Right after the premiere of Ti West’s movie X at SXSW back in March, he made the surprise announcement that he had secretly filmed a prequel centring on Pearl, one half of the villainous elderly couple from that film. Not only that, but at the movie’s wide-release a week later, a post-credits scene showed there was already a trailer. Now just a short 6 months after that announcement, that prequel is already here as the simply-titled Pearl.
Taking place all the way back in 1918 amidst World War I and the Spanish Flu outbreak, young Pearl (Mia Goth) has big dreams of leaving her family farm and becoming a big movie star. Unfortunately, her days are entirely spent taking care of her sick father (Matthew Sunderland), being verbally abused by her mother (Tandi Wright) and hoping for the return of her husband Howard from war. Determined for success at any cost, her more violent tendencies rise more and more to the surface, putting everyone around her in grave danger.
Similar to how X was West’s direct homage to the grimy 70s slashers like the Texas Chainsaw Massacre, Pearl is his twisted ode to the sweeping epics of Old Hollywood like Gone With The Wind. The technicolor palette, the frilly costumes, even an elaborate dance number, feel reminiscent of something like Oklahoma, albeit with a lot more blood. Even the score (done by X composers Tyler Bates and Chelsea Wolfe) feels ripped straight out of an epic before dropping the pretense to something way more creepy.
“As someone who merely liked X, I was shocked how much I enjoyed Pearl.”
Aesthetics aside, a movie like Pearl lives and dies off the lead performance, and Mia Goth delivers a show-stopping performance here. Late in the film, a conversation between Pearl and her sister-in-law Mitzy (Emma Jenkins-Purro) leads to an amazing monologue where she has an amazing one-take monologue wherein she has a tearful mock conversation with her husband throughout the movie. Pearl is a genuinely tragic character, and you genuinely sympathize with her need to escape her isolated surroundings. It also makes those sudden bursts of violence that much more uncomfortable. The movie also features a cut to credits that is both funny, sad, and scary all at the same time.
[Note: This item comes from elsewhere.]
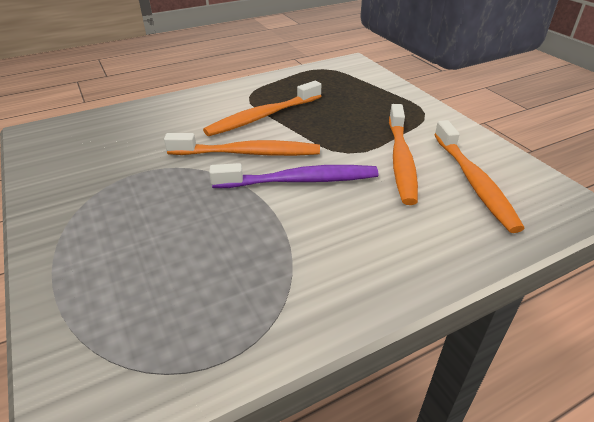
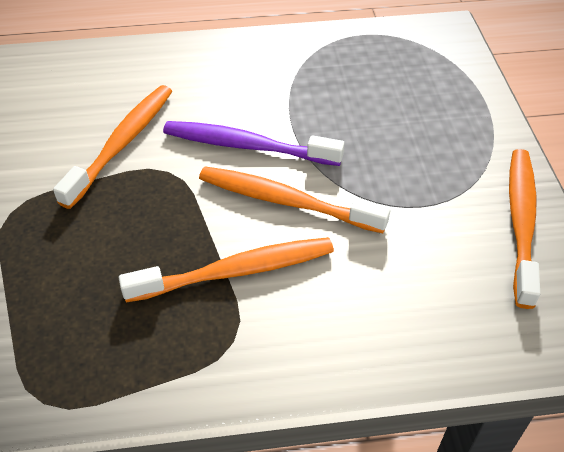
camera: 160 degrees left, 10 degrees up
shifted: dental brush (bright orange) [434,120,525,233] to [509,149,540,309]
The only issues I really had were that with this being released so soon after X, there’s a number of moments throughout that are meant to be callbacks, from a reference to Pearl lacking “X-factor” to a scene where she watches a stag film for the first time. While they both make sense in relation to where Pearl ends up in the other movie, it feels like it hasn’t earned the iconography it’s trying to set up.
As someone who merely liked X, I was shocked how much I enjoyed Pearl. While it’s not a wild bloodbath like the last movie, I think it’s a brutal, creepy character study.